### Directions
Reproduce exactly the lines below, starting at the line that contains "#1162, due: Jun 12 -> Jun 5" and ending with the last line of the records, both included; leave out any pictures.

### Material supplied
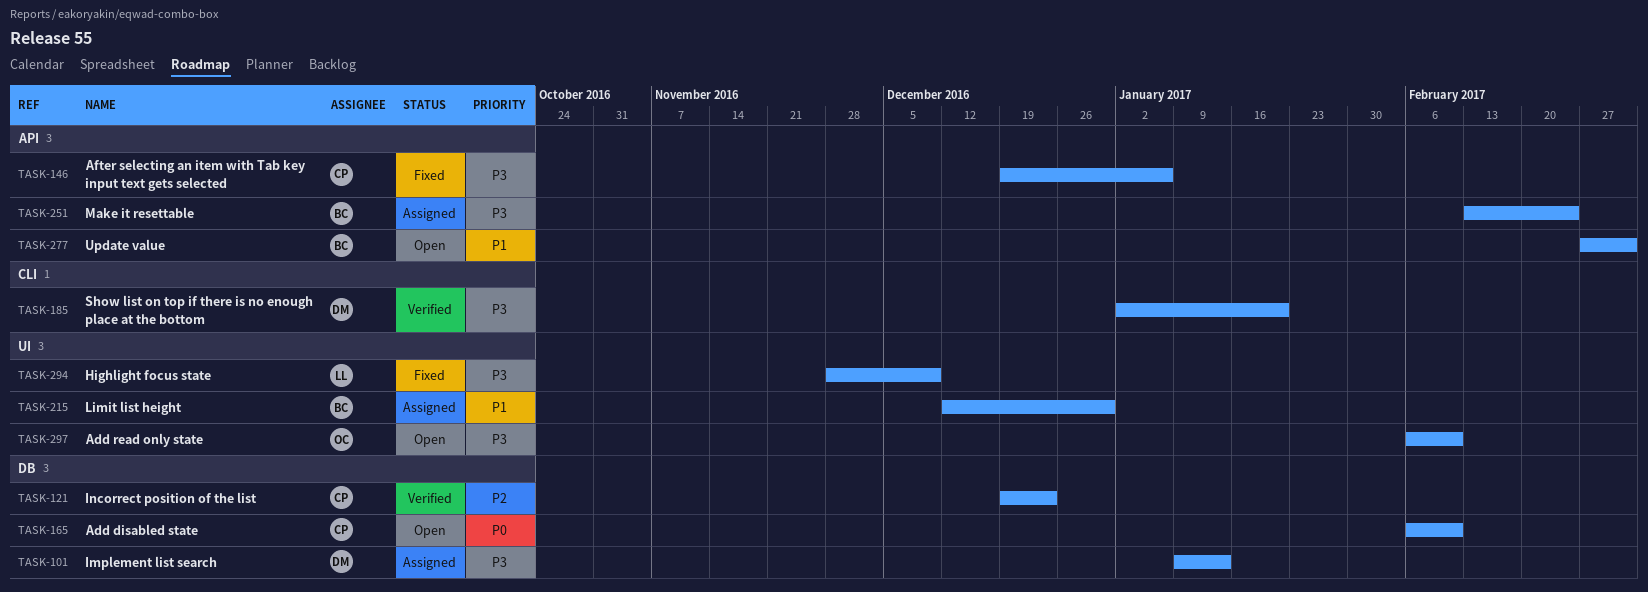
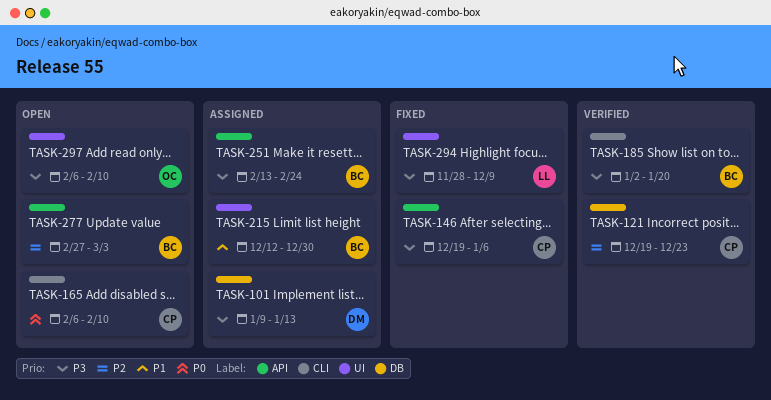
TASK-165, label: DB -> CLI
TASK-185, owner: DM -> BC
TASK-277, priority: P1 -> P2

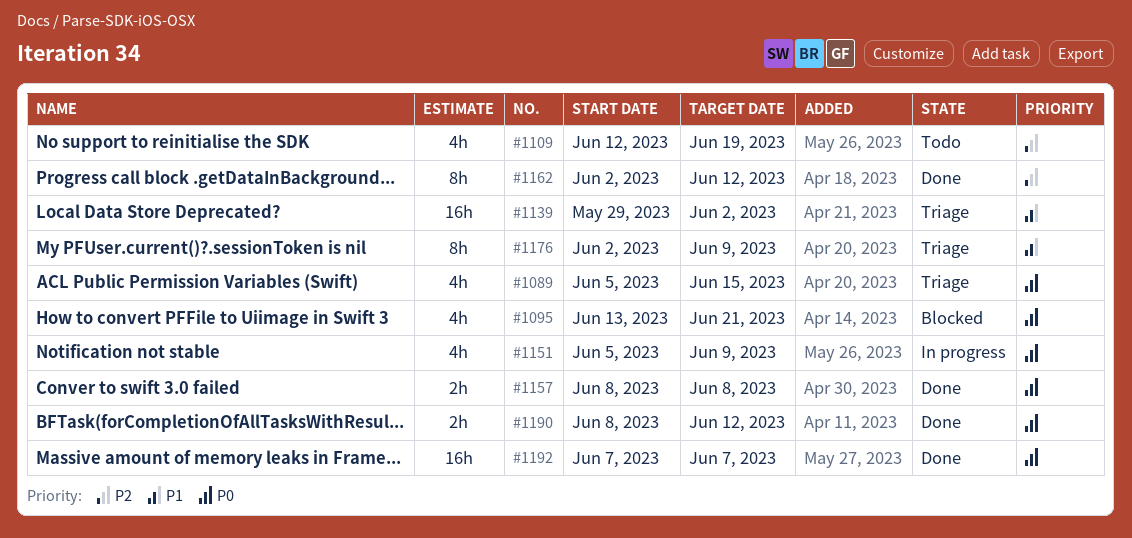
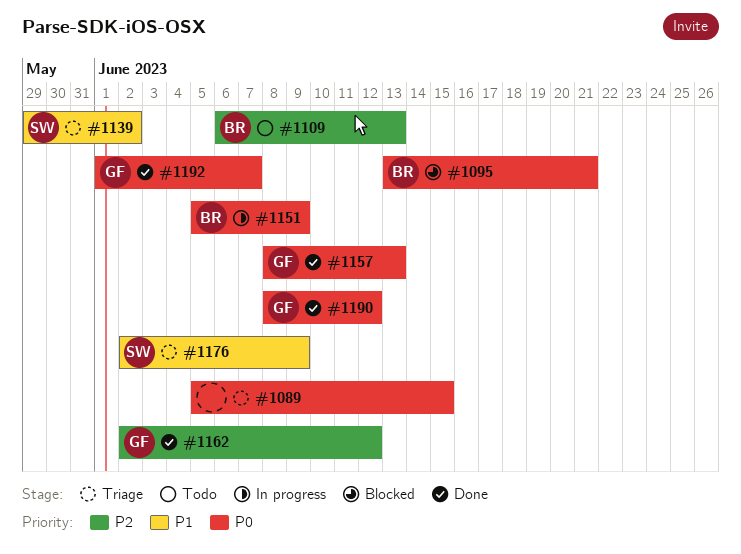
#1109, start: Jun 12 -> Jun 6
#1109, due: Jun 19 -> Jun 13
#1157, due: Jun 8 -> Jun 13
#1192, start: Jun 7 -> Jun 1

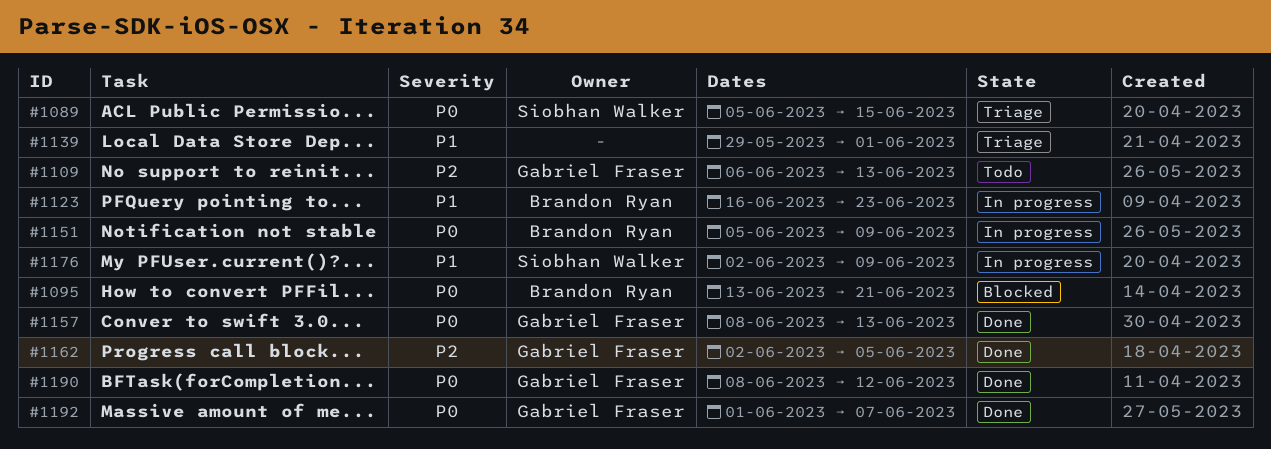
#1089, owner: none -> Siobhan Walker
#1109, owner: Brandon Ryan -> Gabriel Fraser
#1123: none -> present
#1139, owner: Siobhan Walker -> none
#1139, due: Jun 2 -> Jun 1
#1162, due: Jun 12 -> Jun 5
#1176, status: Triage -> In progress

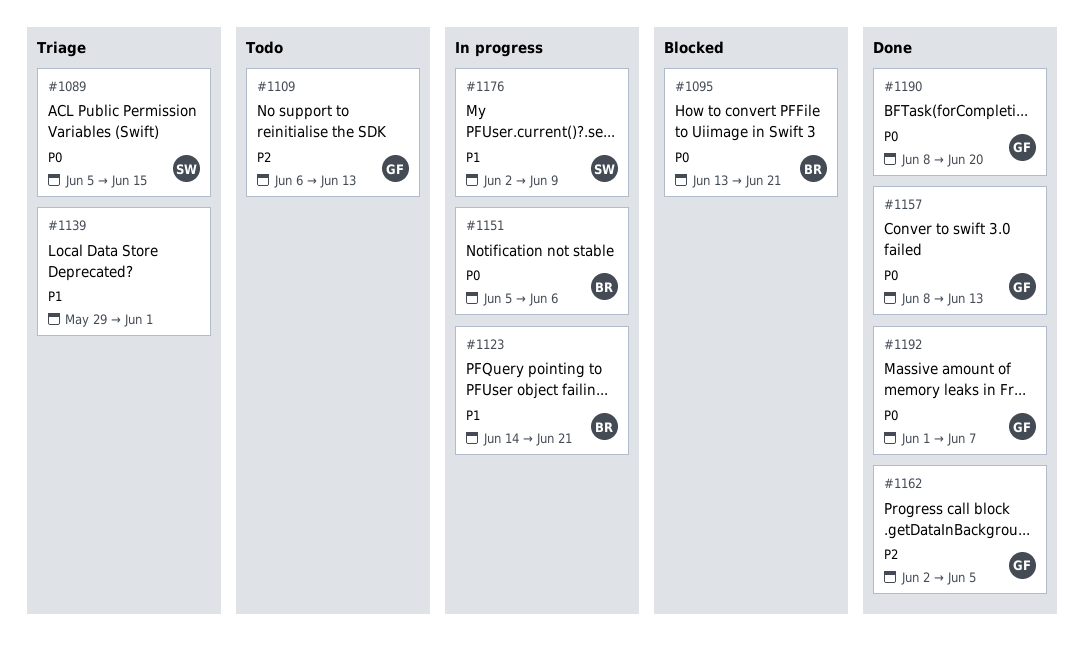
#1123, start: Jun 16 -> Jun 14
#1123, due: Jun 23 -> Jun 21
#1151, due: Jun 9 -> Jun 6
#1190, due: Jun 12 -> Jun 20

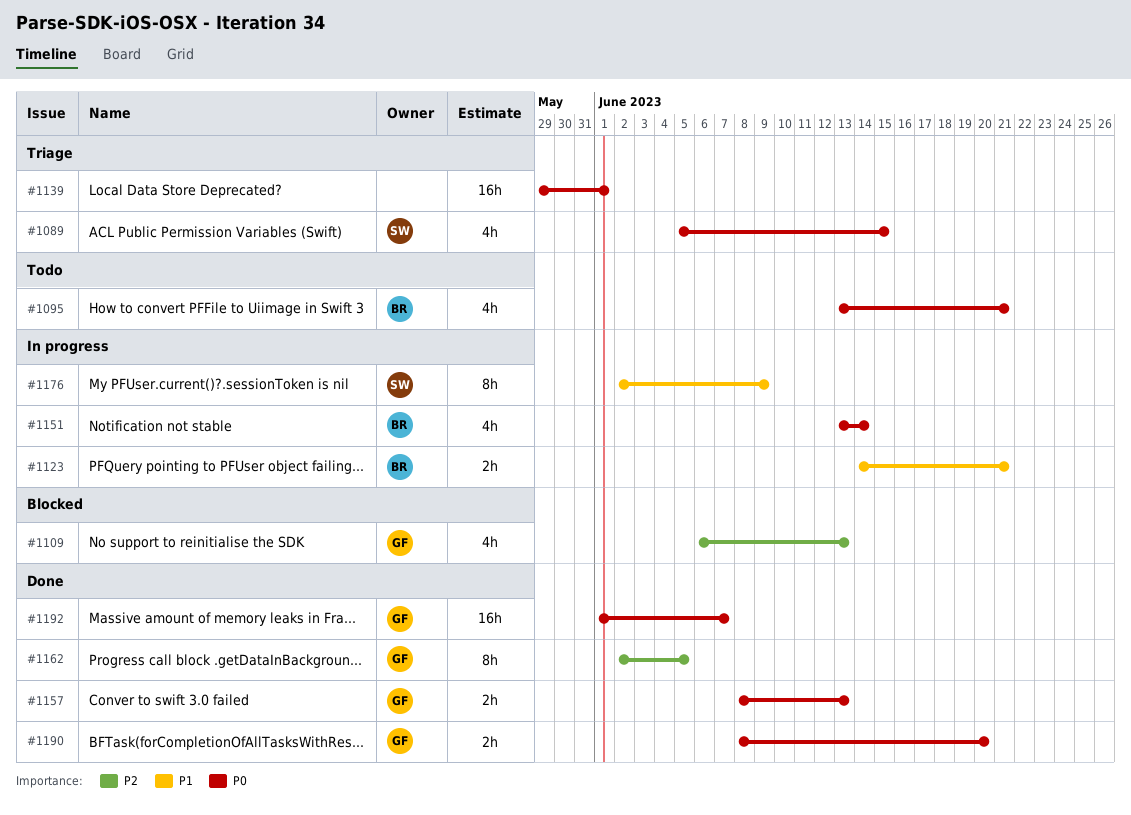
#1095, status: Blocked -> Todo
#1109, status: Todo -> Blocked
#1139, priority: P1 -> P0
#1151, start: Jun 5 -> Jun 13
#1151, due: Jun 6 -> Jun 14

### Task solution
#1162, due: Jun 12 -> Jun 5
#1176, status: Triage -> In progress

#1123, start: Jun 16 -> Jun 14
#1123, due: Jun 23 -> Jun 21
#1151, due: Jun 9 -> Jun 6
#1190, due: Jun 12 -> Jun 20

#1095, status: Blocked -> Todo
#1109, status: Todo -> Blocked
#1139, priority: P1 -> P0
#1151, start: Jun 5 -> Jun 13
#1151, due: Jun 6 -> Jun 14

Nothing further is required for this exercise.